Short and handy. Thanks!

A nice kick-off to get a better understanding

Anonymous_User · June 21, 2009, 12:08pm

Very good article - the most clear article I have encountered on the web.
Keep up the good work Kalid!
Two things I didn’t understand:

“Purists probably didn’t like this, because the full Latin character sets were defined elsewhere, and now one letter had 2 codepoints”. “Defines elsewhere”, “2 codepoints” - I didn’t get it.
Regarding the first byte count which indicates on the number of bytes in. I wrote “avi” and saved it as UTF8. I looked at hex editor and saw that the first byte was 1111…
The bytes there were: EF BB BF 61 76 69 so it amounts to 6 bytes -can somebody explain this issue to me.

kalid · June 22, 2009, 7:27pm

@Kai: Thanks, glad you liked it.

@Avi: Thank you! Great questions

Unicode gives a number (called a code point) to every symbol, so “a” “b” and “c” each have their own number. Sometimes the same exact symbol (like a) will have two different numbers that represent it, to be compatible with the old formats like ASCII.

From a purist point of view, it’d be nice to have every symbol have exactly 1 number, but from a practical standpoint the system needs to be backwards compatible. So latin characters appear where they are today, in the ASCII range under 127, and also in another “proper” location defined by the unicode standard.

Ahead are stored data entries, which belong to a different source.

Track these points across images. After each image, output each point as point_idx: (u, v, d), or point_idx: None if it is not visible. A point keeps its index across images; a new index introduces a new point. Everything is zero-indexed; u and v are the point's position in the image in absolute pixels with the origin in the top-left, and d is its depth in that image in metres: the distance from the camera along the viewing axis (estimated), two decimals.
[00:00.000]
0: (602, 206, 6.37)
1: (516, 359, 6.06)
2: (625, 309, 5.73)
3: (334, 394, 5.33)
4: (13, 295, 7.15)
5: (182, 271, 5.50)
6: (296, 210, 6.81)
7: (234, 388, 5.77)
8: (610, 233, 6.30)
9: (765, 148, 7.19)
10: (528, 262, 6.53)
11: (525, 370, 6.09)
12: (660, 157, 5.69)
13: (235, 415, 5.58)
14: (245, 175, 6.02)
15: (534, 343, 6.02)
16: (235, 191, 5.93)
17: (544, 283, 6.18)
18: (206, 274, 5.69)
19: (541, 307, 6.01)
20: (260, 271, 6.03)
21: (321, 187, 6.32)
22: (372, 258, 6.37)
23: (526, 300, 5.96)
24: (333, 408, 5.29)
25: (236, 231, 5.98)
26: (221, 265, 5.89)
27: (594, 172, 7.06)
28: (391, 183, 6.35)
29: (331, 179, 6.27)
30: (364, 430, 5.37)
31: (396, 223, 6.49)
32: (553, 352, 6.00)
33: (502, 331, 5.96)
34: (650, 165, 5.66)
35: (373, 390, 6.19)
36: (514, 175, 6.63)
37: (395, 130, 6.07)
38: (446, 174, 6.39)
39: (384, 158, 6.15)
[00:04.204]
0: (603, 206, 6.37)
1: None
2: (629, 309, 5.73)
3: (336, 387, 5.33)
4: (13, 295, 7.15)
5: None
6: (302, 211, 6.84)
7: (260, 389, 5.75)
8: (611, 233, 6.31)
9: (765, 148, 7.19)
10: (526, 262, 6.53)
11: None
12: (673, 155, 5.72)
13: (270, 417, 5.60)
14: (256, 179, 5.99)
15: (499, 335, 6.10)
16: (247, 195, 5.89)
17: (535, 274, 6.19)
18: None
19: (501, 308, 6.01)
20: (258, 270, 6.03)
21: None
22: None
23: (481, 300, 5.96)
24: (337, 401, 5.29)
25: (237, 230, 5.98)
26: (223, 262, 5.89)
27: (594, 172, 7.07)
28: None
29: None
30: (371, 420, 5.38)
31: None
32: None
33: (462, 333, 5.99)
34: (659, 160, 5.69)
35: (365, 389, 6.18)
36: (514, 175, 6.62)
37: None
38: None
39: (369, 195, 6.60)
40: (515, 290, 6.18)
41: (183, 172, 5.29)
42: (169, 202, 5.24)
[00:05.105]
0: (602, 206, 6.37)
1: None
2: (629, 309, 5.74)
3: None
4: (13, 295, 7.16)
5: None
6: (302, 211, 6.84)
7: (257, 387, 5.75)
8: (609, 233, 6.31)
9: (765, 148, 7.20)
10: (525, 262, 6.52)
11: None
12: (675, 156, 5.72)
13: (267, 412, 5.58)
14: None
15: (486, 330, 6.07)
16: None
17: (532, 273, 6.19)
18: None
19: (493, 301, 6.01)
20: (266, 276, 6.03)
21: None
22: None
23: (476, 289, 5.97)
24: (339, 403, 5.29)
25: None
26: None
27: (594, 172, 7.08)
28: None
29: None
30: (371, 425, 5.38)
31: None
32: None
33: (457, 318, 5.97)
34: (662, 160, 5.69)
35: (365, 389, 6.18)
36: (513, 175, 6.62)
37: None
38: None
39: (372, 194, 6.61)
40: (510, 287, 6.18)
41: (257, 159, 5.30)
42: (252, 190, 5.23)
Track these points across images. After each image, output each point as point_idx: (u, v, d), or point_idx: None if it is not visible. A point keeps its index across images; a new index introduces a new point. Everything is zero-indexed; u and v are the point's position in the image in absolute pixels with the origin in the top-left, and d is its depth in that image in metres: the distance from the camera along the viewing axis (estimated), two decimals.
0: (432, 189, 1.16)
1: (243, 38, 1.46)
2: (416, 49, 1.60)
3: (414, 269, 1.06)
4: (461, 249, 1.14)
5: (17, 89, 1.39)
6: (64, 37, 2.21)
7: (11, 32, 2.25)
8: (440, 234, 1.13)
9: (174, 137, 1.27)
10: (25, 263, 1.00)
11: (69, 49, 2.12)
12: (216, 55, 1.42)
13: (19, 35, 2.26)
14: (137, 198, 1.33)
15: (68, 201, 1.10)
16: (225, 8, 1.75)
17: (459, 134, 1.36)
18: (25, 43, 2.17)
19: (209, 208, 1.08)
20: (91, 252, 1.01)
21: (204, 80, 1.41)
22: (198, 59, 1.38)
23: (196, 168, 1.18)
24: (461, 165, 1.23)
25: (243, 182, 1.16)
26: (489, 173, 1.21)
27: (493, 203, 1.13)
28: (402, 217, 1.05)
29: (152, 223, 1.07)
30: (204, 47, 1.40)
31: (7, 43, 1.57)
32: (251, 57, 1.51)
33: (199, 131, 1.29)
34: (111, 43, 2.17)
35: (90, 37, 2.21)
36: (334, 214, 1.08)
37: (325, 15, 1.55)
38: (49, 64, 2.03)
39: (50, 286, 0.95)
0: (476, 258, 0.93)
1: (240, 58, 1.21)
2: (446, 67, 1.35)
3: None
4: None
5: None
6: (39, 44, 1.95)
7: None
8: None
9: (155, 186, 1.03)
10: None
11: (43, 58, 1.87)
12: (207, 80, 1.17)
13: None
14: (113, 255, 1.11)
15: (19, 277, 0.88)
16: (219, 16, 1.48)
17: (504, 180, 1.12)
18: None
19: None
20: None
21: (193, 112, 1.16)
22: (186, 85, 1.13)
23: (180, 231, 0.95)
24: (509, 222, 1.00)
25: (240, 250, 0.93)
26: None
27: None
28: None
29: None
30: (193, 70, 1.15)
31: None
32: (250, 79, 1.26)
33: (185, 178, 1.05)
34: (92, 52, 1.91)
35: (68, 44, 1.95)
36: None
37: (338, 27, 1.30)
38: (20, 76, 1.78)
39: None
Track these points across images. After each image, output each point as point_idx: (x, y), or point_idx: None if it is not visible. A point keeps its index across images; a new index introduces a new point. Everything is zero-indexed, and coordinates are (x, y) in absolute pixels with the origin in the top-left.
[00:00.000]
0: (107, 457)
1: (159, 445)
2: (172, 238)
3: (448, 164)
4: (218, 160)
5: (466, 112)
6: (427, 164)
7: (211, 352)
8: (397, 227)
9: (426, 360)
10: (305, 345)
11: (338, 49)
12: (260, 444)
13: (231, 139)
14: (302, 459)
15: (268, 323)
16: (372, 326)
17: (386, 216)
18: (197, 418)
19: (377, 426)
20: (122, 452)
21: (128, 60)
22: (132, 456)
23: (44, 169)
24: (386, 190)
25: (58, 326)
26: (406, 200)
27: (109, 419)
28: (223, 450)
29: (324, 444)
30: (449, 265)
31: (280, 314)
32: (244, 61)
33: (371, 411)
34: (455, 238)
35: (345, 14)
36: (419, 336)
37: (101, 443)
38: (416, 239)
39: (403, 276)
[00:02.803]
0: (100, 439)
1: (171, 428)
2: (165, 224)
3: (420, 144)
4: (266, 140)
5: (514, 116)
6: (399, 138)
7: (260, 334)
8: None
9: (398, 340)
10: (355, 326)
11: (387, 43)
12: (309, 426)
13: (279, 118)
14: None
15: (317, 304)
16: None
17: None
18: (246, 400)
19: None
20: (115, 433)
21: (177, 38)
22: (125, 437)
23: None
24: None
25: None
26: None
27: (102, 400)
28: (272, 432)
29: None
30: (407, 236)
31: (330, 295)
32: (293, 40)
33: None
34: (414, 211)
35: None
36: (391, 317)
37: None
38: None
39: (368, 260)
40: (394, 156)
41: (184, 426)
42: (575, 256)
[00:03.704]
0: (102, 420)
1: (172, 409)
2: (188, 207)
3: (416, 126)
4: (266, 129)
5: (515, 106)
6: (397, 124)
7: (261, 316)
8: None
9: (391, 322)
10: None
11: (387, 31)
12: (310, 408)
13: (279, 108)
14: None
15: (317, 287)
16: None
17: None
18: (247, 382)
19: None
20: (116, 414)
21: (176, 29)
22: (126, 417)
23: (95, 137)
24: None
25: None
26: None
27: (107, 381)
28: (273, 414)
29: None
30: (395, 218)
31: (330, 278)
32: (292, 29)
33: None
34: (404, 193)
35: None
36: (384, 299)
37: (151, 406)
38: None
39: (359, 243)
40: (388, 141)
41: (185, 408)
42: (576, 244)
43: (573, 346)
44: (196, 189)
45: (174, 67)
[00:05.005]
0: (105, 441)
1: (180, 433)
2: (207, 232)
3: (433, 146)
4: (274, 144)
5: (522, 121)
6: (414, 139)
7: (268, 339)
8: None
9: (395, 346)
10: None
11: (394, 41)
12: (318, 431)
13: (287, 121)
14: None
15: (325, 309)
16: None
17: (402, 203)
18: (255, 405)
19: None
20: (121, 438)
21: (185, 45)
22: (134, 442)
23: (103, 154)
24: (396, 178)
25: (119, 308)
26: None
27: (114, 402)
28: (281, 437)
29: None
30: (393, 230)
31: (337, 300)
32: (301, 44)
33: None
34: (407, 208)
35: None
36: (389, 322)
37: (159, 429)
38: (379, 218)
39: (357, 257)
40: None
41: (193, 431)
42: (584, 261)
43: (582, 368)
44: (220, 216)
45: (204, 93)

Great question. You’re right, in UTF-8, avi should only have 3 bytes (61 76 69). The preceding ones (EF BB BF) are part of the BOM (byte order mark) that defines whether the data is big or little endian. You can read more about it here:

http://betterexplained.com/articles/understanding-big-and-little-endian-byte-order/

(Scroll down for the part about Unicode).